**Task prompt**
Pick up the forum thread below on why rustc needs about 7GB of memory to build a crate, and continue it after its final sentence.

**Excerpted text**
--
Why does rustc require 7GB of memory?

I'm running into some problems because the rustc build of one of my crates (https://github.com/samuela/rustybox) requires ~7GB of memory. Why in the world does rustc require so much memory? Are there any particular rust features that lead to this kind of outsized memory usage?

Would "crate shattering" the project into multiple crates help? In this particular case, I'm okay with doing that if it solves the problem, but it hardly seems like it should even be necessary in the first place.

Here's how I benchmarked it:

$ /usr/bin/time -v cargo build --jobs 1
...
Finished dev [unoptimized + debuginfo] target(s) in 3m 17s
	Command being timed: "cargo build --jobs 1"
	User time (seconds): 156.60
	System time (seconds): 17.12
	Percent of CPU this job got: 87%
	Elapsed (wall clock) time (h:mm:ss or m:ss): 3:17.98
	Average shared text size (kbytes): 0
	Average unshared data size (kbytes): 0
	Average stack size (kbytes): 0
	Average total size (kbytes): 0
	Maximum resident set size (kbytes): 7053216
	Average resident set size (kbytes): 0
	Major (requiring I/O) page faults: 27
	Minor (reclaiming a frame) page faults: 768571
	Voluntary context switches: 38426
	Involuntary context switches: 304785
	Swaps: 0
	File system inputs: 334648
	File system outputs: 632816
	Socket messages sent: 0
	Socket messages received: 0
	Signals delivered: 0
	Page size (bytes): 4096
	Exit status: 0
2 Likes

A heap profiler like valgrind massif might help you figure out what's so big.

One guess is that it's just a ton of code for LLVM to process all at once, which doesn't happen in C's per-file compilation. If so, "crate shattering" might indeed help. You could also try cargo-llvm-lines to see if your code is generating anything surprising or pathological.
--
**Listed entries**
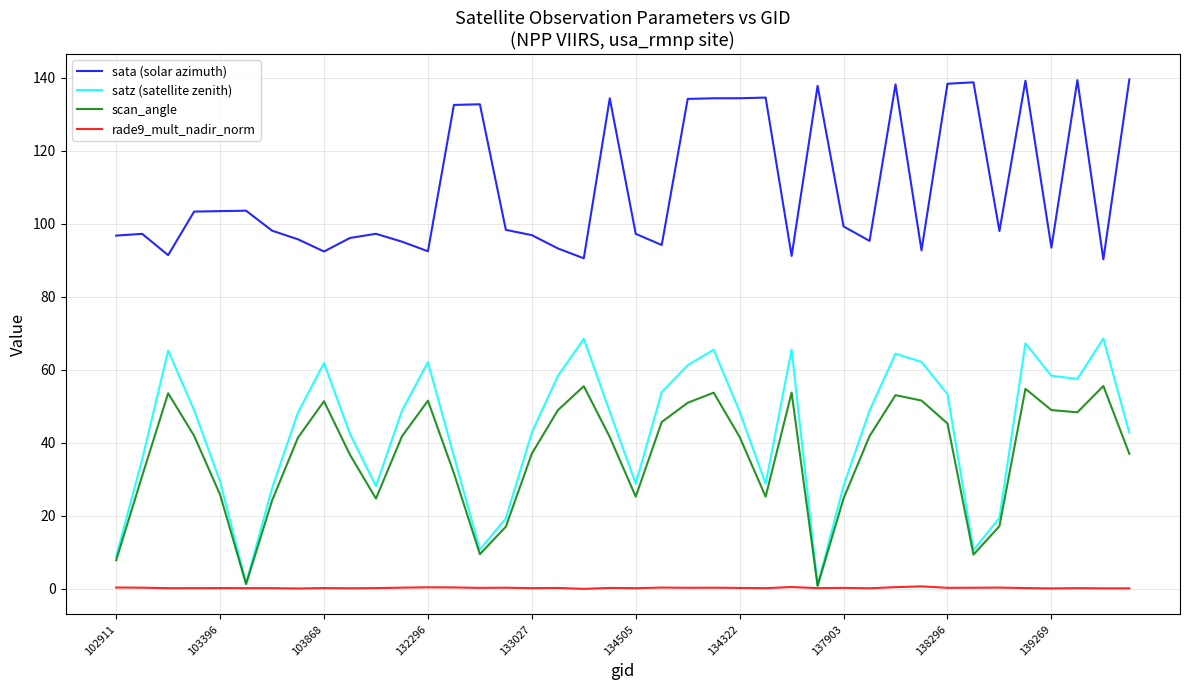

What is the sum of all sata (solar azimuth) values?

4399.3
--
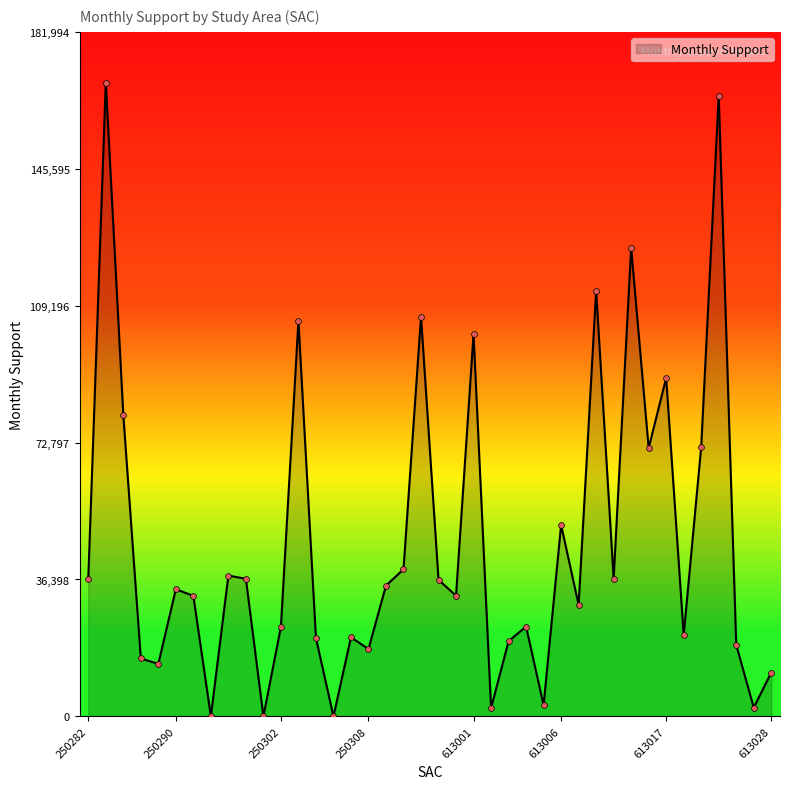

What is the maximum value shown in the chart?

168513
--
**Your response**
I know that incremental and debug info lead to huge disk usage. I wonder how they affect compiler's RAM usage though? If someone runs the above bench with env CARGO_INCREMENTAL=0 RUSTFLAGS="-C debuginfo=0", please share the results :wink:

2 Likes

For what it's worth: if I were writing a BusyBox replacement, I'd put each tool in a separate crate (or possibly groups of related ones that share lots of code) and rely on LTO to do the code sharing and whatnot that BusyBox is known for.

That's not me saying "you're doing it wrong;" what you've done is also reasonable. I bring this up because clusters of smaller crates is more typical of Rust programs, and is therefore what the tools have been optimized around. It may be that you've found a bug because you're doing something unusual (your crate appears to be massive). It probably won't be the last. If that becomes annoying to you, splitting up the crate might help you avoid it. (I bet it also helps your build times.)

Or, of course, you might be excited about helping us reduce the complier's memory usage in cases like this, in which case :partying_face: ! Filing a bug might make sense.

2 Likes

Ok, here are the results!

$ cargo clean
$ CARGO_INCREMENTAL=0 RUSTFLAGS="-C debuginfo=0" /usr/bin/time -v cargo build --jobs 1
...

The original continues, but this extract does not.